2 Configuring WebCenter Forms Recognition Integration with WebCenter Enterprise Capture 11g

This chapter describes how to configure WebCenter Forms Recognition Integration with WebCenter Enterprise Capture 11g.

This chapter includes the following sections:

2.1 WebCenter Enterprise Capture 11g Integration Overview

Figure 2-1 illustrates a Capture workspace configuration for manual and automated capture, conversion, and commit of invoices for subsequent Accounts Payable processing.

Figure 2-1 Example Forms Recognition Integration With WebCenter Enterprise Capture 11g

Description of Figure 2-1 follows
Description of ''Figure 2-1 Example Forms Recognition Integration With WebCenter Enterprise Capture 11g''

  1. Invoices enter a Capture workspace through one of several manual or automated paths:

    1. Capture Client: An Accounts Payable clerk scans paper invoices using a client profile. Because scanning always creates image documents, no document conversion is needed.

    2. Email: Vendors email invoices as attachments to email messages. In Capture, an email Import Processor job imports the attachments and creates batches from them, then sends the batches to the Document Conversion Processor to ensure image format for Forms Recognition processing. (Invoice documents already in image format pass through document conversion unchanged.)

  2. A commit profile commits the emailed or scanned invoice documents to a folder. The Capture commit outputs each invoice document as a multiple page TIFF file with a unique name.

  3. WebCenter Forms Recognition imports the image files from the Capture commit folder and processes them.

    WebCenter Forms Recognition monitors the Capture commit folder, importing image files it finds, parsing their filename metadata, and processing them through OCR, classification, and extraction. Once exception documents are validated, Forms Recognition exports batch documents to an export folder. The export includes:

    • A TIFF image file for each processed document.

    • An XML file for each processed document, containing values extracted by WebCenter Forms Recognition. For example, XML files for invoices might contain detailed information such as line item values.

    • A CSV file that identifies, on a batch level, the location of image and XML files and key metadata values.

  4. Oracle WebCenter Content: Imaging's Input Agent imports the CSV, image, and XML files into Imaging.

    Typically, image files become viewable in the Imaging Viewer, and each XML data file is stored in Imaging as a supporting document. In Imaging, workflow processing is initiated that processes the XML data.

2.1.1 System Requirements for WebCenter Enterprise Capture 11g Integration

Integrating Oracle WebCenter Enterprise Capture 11g with WebCenter Forms Recognition requires the following components:

  • Oracle WebCenter Enterprise Capture 11g Release 1 (11.1.1.8.0 or later)

  • Oracle WebCenter Forms Recognition 11g Release 1 (11.1.1.8.0 or later), including a project

  • Oracle WebCenter Content: Imaging (referred to as Imaging) 11g Release 1 (11.1.1)

Prerequisites for Invoices Use Case

To work with this use case, you need the following:

  • Invoice documents, such as TIFF or PDF files, to import in the client and to attach to email messages.

*Dataset excerpts*.
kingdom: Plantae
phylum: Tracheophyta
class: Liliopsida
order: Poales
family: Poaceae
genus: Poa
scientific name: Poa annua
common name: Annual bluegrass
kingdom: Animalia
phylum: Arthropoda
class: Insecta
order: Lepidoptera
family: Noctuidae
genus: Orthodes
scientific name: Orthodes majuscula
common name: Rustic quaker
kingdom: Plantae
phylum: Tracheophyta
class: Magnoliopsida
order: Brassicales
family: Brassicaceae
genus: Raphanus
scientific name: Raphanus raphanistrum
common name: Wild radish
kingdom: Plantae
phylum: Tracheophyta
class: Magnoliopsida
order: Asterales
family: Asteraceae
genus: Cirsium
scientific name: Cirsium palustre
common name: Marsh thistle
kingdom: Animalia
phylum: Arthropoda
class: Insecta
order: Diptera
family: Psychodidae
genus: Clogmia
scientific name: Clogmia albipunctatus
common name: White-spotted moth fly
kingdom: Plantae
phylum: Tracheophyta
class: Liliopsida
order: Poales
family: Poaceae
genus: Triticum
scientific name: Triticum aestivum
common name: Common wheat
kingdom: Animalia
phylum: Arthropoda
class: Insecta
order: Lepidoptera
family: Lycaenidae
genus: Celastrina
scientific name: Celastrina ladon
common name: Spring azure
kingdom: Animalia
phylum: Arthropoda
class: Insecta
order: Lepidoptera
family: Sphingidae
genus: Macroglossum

*Problems to solve*.
#1 In the Forms Recognition integration text, what file format does the Capture commit use when it outputs each invoice document?
#2 Write out the passage of the Forms Recognition integration text that begins with the words "Integrating Oracle WebCenter" and ends with "Capture 11g Release 1 (11.1.1.8.0 or later)", substituting "products" for "components".

*Written responses*.
#1 A multiple page TIFF file with a unique name.

#2
Integrating Oracle WebCenter Enterprise Capture 11g with WebCenter Forms Recognition requires the following products:

  • Oracle WebCenter Enterprise Capture 11g Release 1 (11.1.1.8.0 or later)